» **Page text**:

==================================================

\section{Peephole LSTM with Forget Gates in Pseudo-code}
\label{sec:LSTM_FgPH_Pseudo-code}
\fbox{
\parbox{10cm}{ \tt \small
\begin{tabbing}
\hspace{0.5cm} \= \hspace{0.5cm} \= \hspace{0.5cm} \= \kill
{\bf REPEAT} learning loop\\
{\bf forward pass} (net input and activation in hidden layer)\\
  \> {\bf reset} all $net$ values\\ % with bias connection or to zero\\
  \> {\bf Step 1a,1b: input gates and forget gates, $l\in\{\varphi,in\}$:}
(\ref{equ:net_in}),(\ref{equ:net_fg}): \\
  \>  \> $net_{l_j}(t) = \sum_{m} w_{l_jm} \ y^{m}(t\!-\!1) +
\sum_{v=1}^{S_j} w_{l_jc_j^v} \ s_{c_j^v}(t\!-\!1)

==================================================

Joint position lists:
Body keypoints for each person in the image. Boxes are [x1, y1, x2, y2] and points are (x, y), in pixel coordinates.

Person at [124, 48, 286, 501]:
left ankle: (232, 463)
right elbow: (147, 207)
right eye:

==================================================

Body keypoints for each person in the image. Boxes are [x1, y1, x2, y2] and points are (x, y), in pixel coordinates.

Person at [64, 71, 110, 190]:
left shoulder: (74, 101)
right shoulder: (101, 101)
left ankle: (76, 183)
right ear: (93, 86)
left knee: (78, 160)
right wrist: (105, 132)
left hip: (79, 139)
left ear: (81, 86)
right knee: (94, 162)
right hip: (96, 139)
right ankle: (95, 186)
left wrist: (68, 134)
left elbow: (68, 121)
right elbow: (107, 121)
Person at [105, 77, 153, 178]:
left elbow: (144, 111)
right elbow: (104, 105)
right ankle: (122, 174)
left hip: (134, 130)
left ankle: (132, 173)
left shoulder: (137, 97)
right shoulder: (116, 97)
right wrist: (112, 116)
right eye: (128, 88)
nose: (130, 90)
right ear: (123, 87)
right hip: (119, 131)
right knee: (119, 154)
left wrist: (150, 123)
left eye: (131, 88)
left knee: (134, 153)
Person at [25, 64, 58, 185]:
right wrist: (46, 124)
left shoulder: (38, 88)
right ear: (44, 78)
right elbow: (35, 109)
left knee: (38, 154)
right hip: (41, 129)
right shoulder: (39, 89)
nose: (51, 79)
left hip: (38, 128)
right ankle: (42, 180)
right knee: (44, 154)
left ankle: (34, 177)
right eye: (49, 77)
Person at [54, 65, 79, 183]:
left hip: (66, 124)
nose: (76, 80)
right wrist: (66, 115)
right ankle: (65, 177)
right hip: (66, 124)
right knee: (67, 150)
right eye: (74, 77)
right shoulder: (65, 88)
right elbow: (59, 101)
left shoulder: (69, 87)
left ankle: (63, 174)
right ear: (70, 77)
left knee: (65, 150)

==================================================

» **Assigned task 1**:
In the peephole LSTM pseudo-code, which two kinds of gates does Step 1a,1b cover?
» **Assigned task 2**:
For each statement, say whether it agrees with the peephole LSTM pseudo-code: (a) The forward pass deals with net input and activation in the hidden layer. (b) Step 1a,1b handles output gates. (c) All net values are reset during the forward pass.
» **Assigned task 3**:
Extend the peephole LSTM pseudo-code from where it stops.

» **Result 1**:
Input gates and forget gates.

» **Result 2**:
(a) Yes: "net input and activation in hidden layer"
(b) No: "input gates and forget gates"
(c) Yes: "reset} all $net$ values"

» **Result 3**:
\ , \ \
y^{l_{j}}(t) = f_{l_j}(net_{l_j}(t))$\\
  \> {\bf Step 1c}: 
{\bf cell state}, $s_{c_j^v}(0)=0$: (\ref{equ:s_c_Fg}):\\
  \>  \> $net_{c_j^v}(t) = \sum_m w_{c_j^v m} \ y^m(t\!-\!1)$ ,
$s_{c_j^v}(t) = y^{\varphi_j}(t) \ s_{c_j^v}(t\!-\!1) +  
	 y^{in_{j}}(t) \ g(net_{c_j^v}(t))$\\
  \> {\bf Step 2:} {\bf output gate activation}: (\ref{equ:net_out_peep}):\\ 
  \>  \> $net_{out_j}(t) = \sum_{m} w_{out_jm} \ y^{m}(t\!-\!1) +
\sum_{v=1}^{S_j} w_{out_jc_j^v} \ s_{c_j^v}(t)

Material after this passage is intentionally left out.